**Directive**
Return every line of the listing below that contains the string "instrument". Case counts.

═════ Dataset records

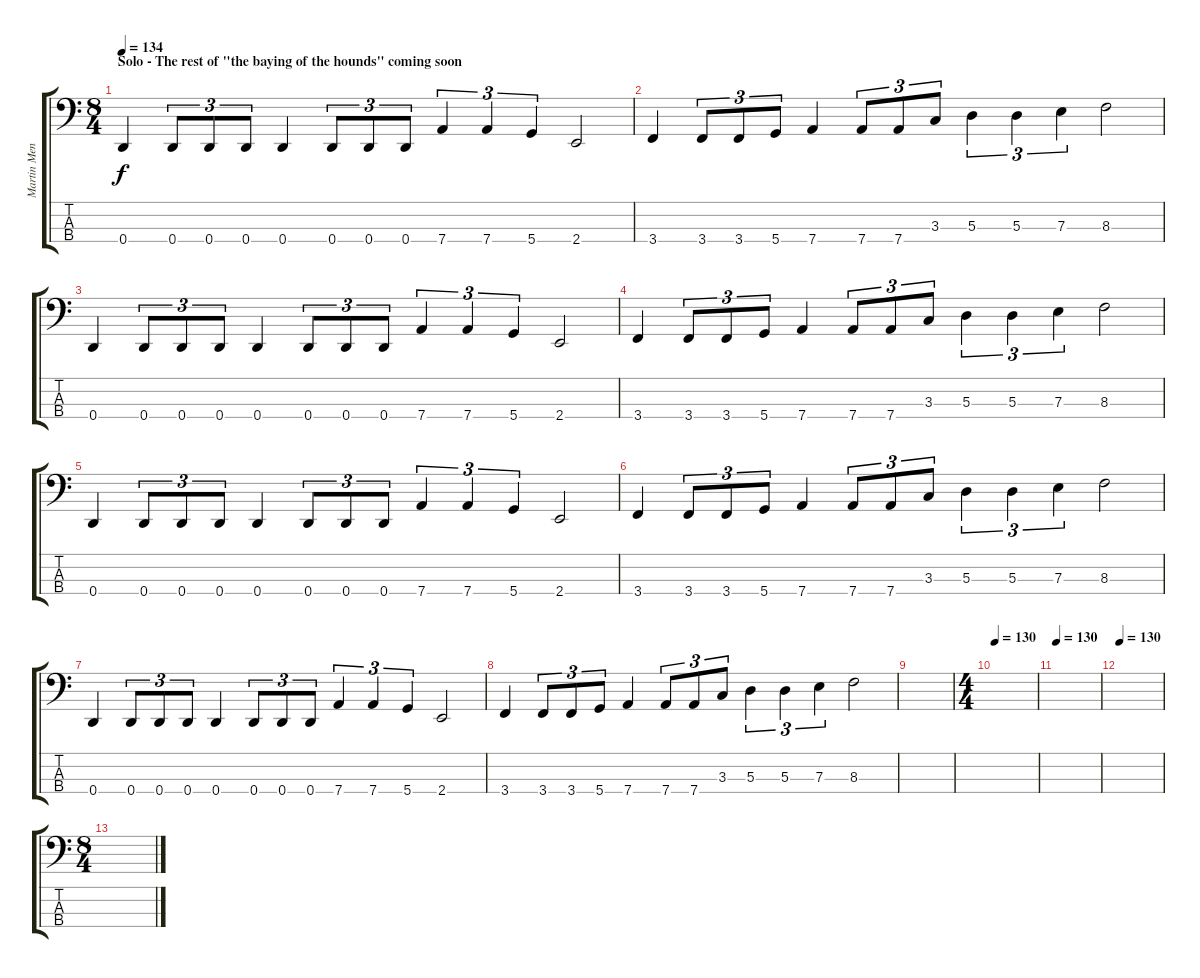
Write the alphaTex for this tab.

\track ("Martin Mendez" "Martin Men") {instrument electricbassfinger}
\staff {score tabs}
\tuning (G2 D2 A1 D1) {hide}
\ts (8 4)
\section ("" "Solo - The rest of \"the baying of the hounds\" coming soon")
\tempo 134
\clef f4
\ks c
0.4.4{dy f instrument electricbassfinger} 0.4.8{tu (3 2)} 0.4.8{tu (3 2)} 0.4.8{tu (3 2)} 0.4.4 0.4.8{tu (3 2)} 0.4.8{tu (3 2)} 0.4.8{tu (3 2)} 7.4.4{tu (3 2)} 7.4.4{tu (3 2)} 5.4.4{tu (3 2)} 2.4.2 |
3.4.4 3.4.8{tu (3 2)} 3.4.8{tu (3 2)} 5.4.8{tu (3 2)} 7.4.4 7.4.8{tu (3 2)} 7.4.8{tu (3 2)} 3.3.8{tu (3 2)} 5.3.4{tu (3 2)} 5.3.4{tu (3 2)} 7.3.4{tu (3 2)} 8.3.2 |
0.4.4 0.4.8{tu (3 2)} 0.4.8{tu (3 2)} 0.4.8{tu (3 2)} 0.4.4 0.4.8{tu (3 2)} 0.4.8{tu (3 2)} 0.4.8{tu (3 2)} 7.4.4{tu (3 2)} 7.4.4{tu (3 2)} 5.4.4{tu (3 2)} 2.4.2 |
3.4.4 3.4.8{tu (3 2)} 3.4.8{tu (3 2)} 5.4.8{tu (3 2)} 7.4.4 7.4.8{tu (3 2)} 7.4.8{tu (3 2)} 3.3.8{tu (3 2)} 5.3.4{tu (3 2)} 5.3.4{tu (3 2)} 7.3.4{tu (3 2)} 8.3.2 |
0.4.4 0.4.8{tu (3 2)} 0.4.8{tu (3 2)} 0.4.8{tu (3 2)} 0.4.4 0.4.8{tu (3 2)} 0.4.8{tu (3 2)} 0.4.8{tu (3 2)} 7.4.4{tu (3 2)} 7.4.4{tu (3 2)} 5.4.4{tu (3 2)} 2.4.2 |
3.4.4 3.4.8{tu (3 2)} 3.4.8{tu (3 2)} 5.4.8{tu (3 2)} 7.4.4 7.4.8{tu (3 2)} 7.4.8{tu (3 2)} 3.3.8{tu (3 2)} 5.3.4{tu (3 2)} 5.3.4{tu (3 2)} 7.3.4{tu (3 2)} 8.3.2 |
0.4.4 0.4.8{tu (3 2)} 0.4.8{tu (3 2)} 0.4.8{tu (3 2)} 0.4.4 0.4.8{tu (3 2)} 0.4.8{tu (3 2)} 0.4.8{tu (3 2)} 7.4.4{tu (3 2)} 7.4.4{tu (3 2)} 5.4.4{tu (3 2)} 2.4.2 |
3.4.4 3.4.8{tu (3 2)} 3.4.8{tu (3 2)} 5.4.8{tu (3 2)} 7.4.4 7.4.8{tu (3 2)} 7.4.8{tu (3 2)} 3.3.8{tu (3 2)} 5.3.4{tu (3 2)} 5.3.4{tu (3 2)} 7.3.4{tu (3 2)} 8.3.2 |
|
\ts (4 4)
\tempo 130
|
\tempo 130
|
\tempo 130
|
\ts (8 4)
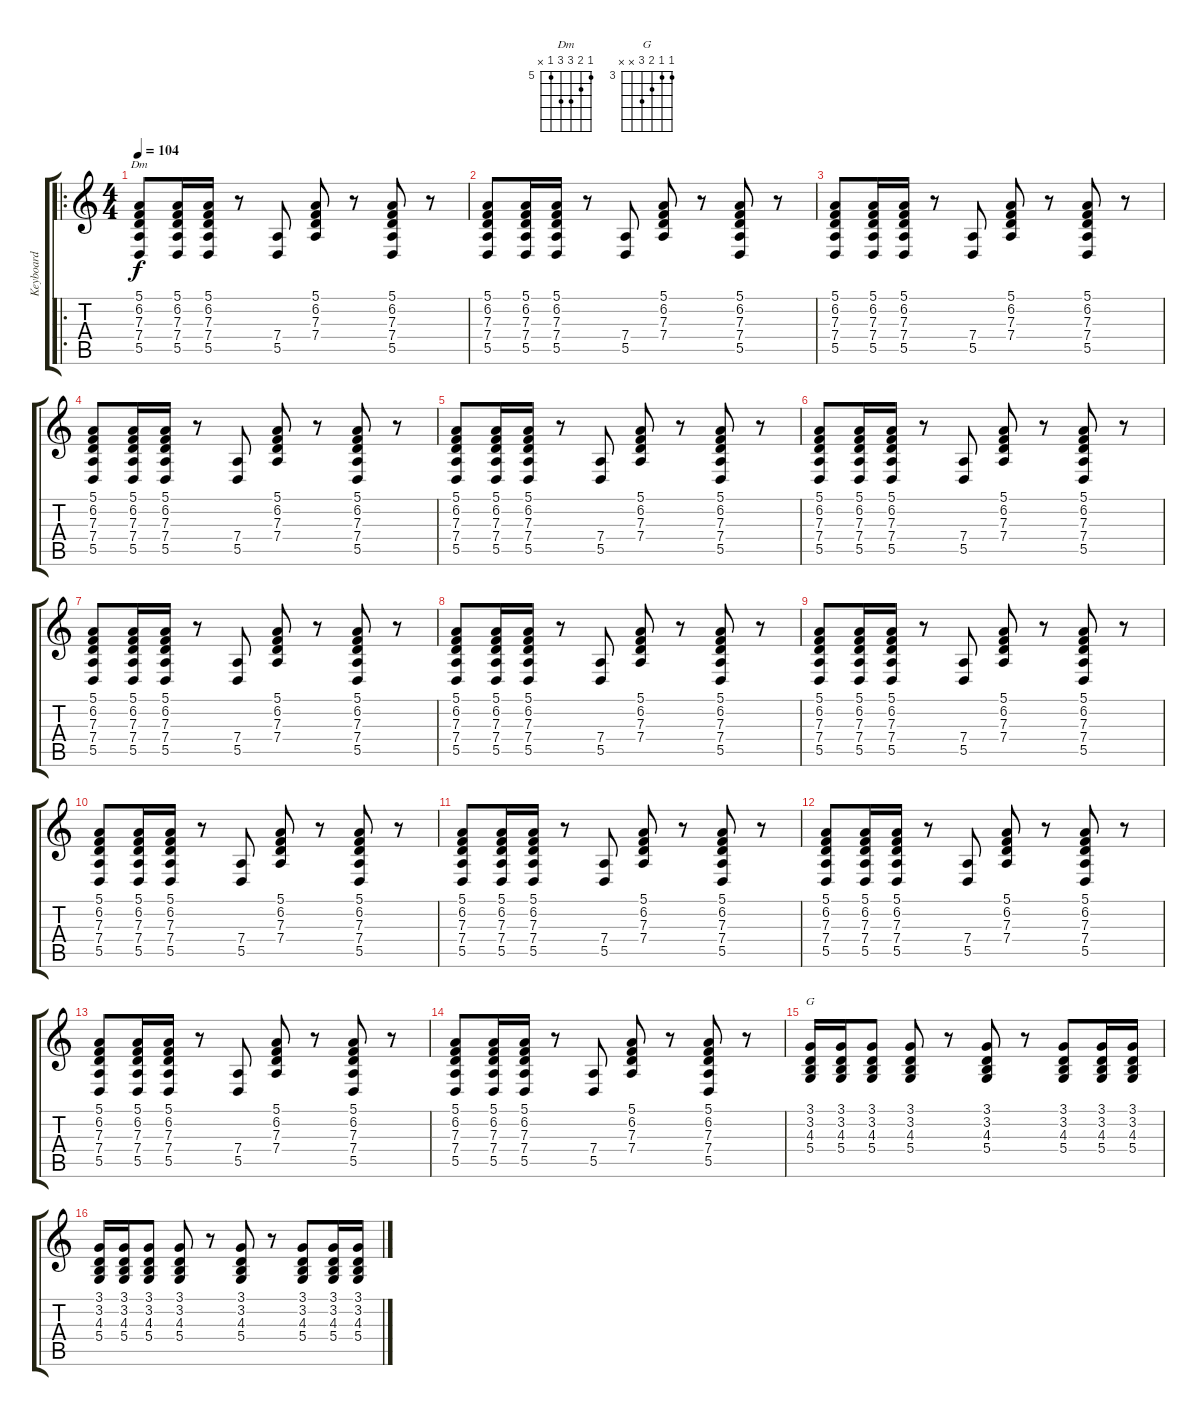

══════════

**Solved exercise**
\track ("Martin Mendez" "Martin Men") {instrument electricbassfinger}
0.4.4{dy f instrument electricbassfinger} 0.4.8{tu (3 2)} 0.4.8{tu (3 2)} 0.4.8{tu (3 2)} 0.4.4 0.4.8{tu (3 2)} 0.4.8{tu (3 2)} 0.4.8{tu (3 2)} 7.4.4{tu (3 2)} 7.4.4{tu (3 2)} 5.4.4{tu (3 2)} 2.4.2 |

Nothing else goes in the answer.